British director Stephen Daldry, of Billy Elliot and The Reader fame, won the Rome Film Festival’s top prize on Saturday with his adventure thriller Trash set in Brazilian slums.

The film about children who forage in landfills for a living until they come across a wallet and key sought after by a corrupt police officer edged out 17 other contenders at the ninth edition of the festival, with prizes decided for the first time by the viewing public.

Starring a trio of youngsters with no previous acting experience, the film sees the boys race to try and solve the riddle before the police can, helped along by an American priest and an aid worker, played by Martin Sheen and Rooney Mara.
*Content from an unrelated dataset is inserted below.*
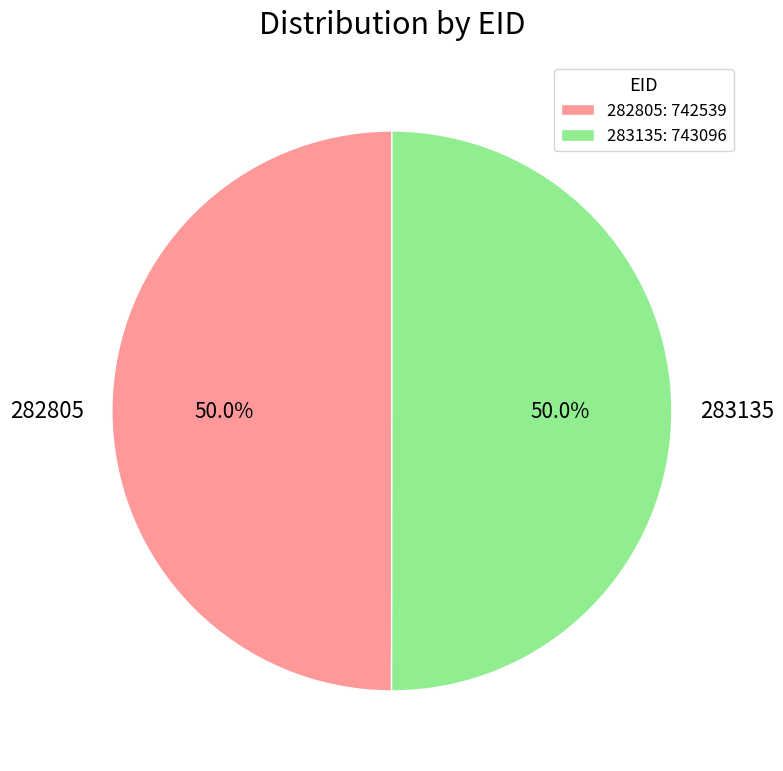

Approximately how many times larger is the value at 282805: 742539 compared to 283135: 743096?

1.0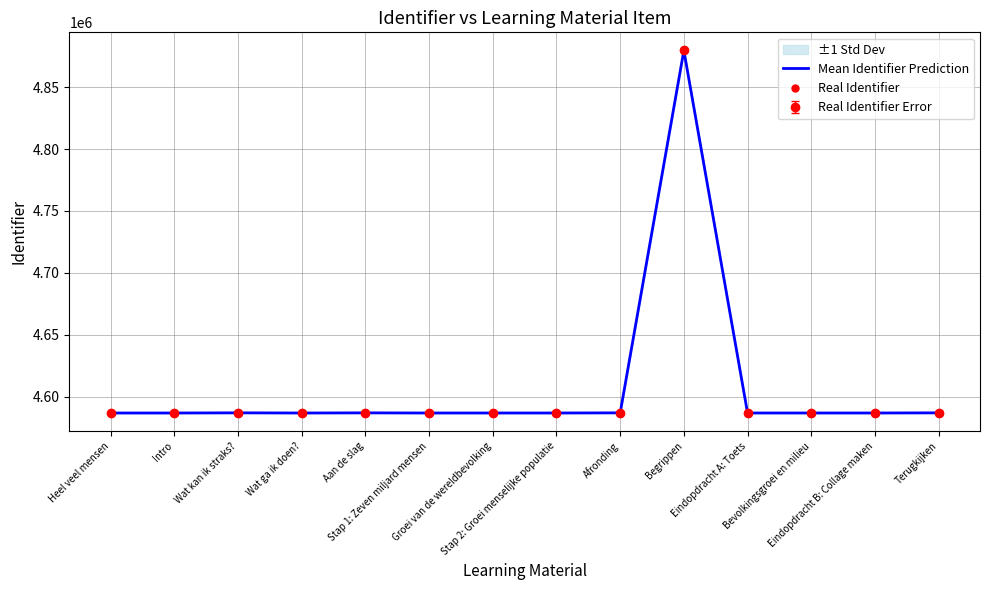

At which category is the sum across all series the highest?

Begrippen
The film was also screened at the ongoing Abu Dhabi Film Festival.

Richard Curtis, the man behind Four Weddings and a Funeral and Notting Hill, wrote the script, based on Andy Mulligan’s novel of the same name.

Chinese director Xu Ang scooped the People’s Choice Award for Cinema Today with his latest film 12 Citizens, inspired by the 1957 Hollywood classic Twelve Angry Men.

The Genre Award went to Haider, a 2014 Hindi drama directed by Vishal Bhardwaj, who completes his Shakespearean trilogy with this flick, a modern-day adaptation of Hamlet, set against the Kashmir conflicts of 1995.

The annual festival this year hosted 51 feature-length films from 21 countries, 24 of them making their international premieres.

Festival-goers were asked to vote for the top awards for the first time this year in a bid to cut down the cash-strapped festival’s expenses.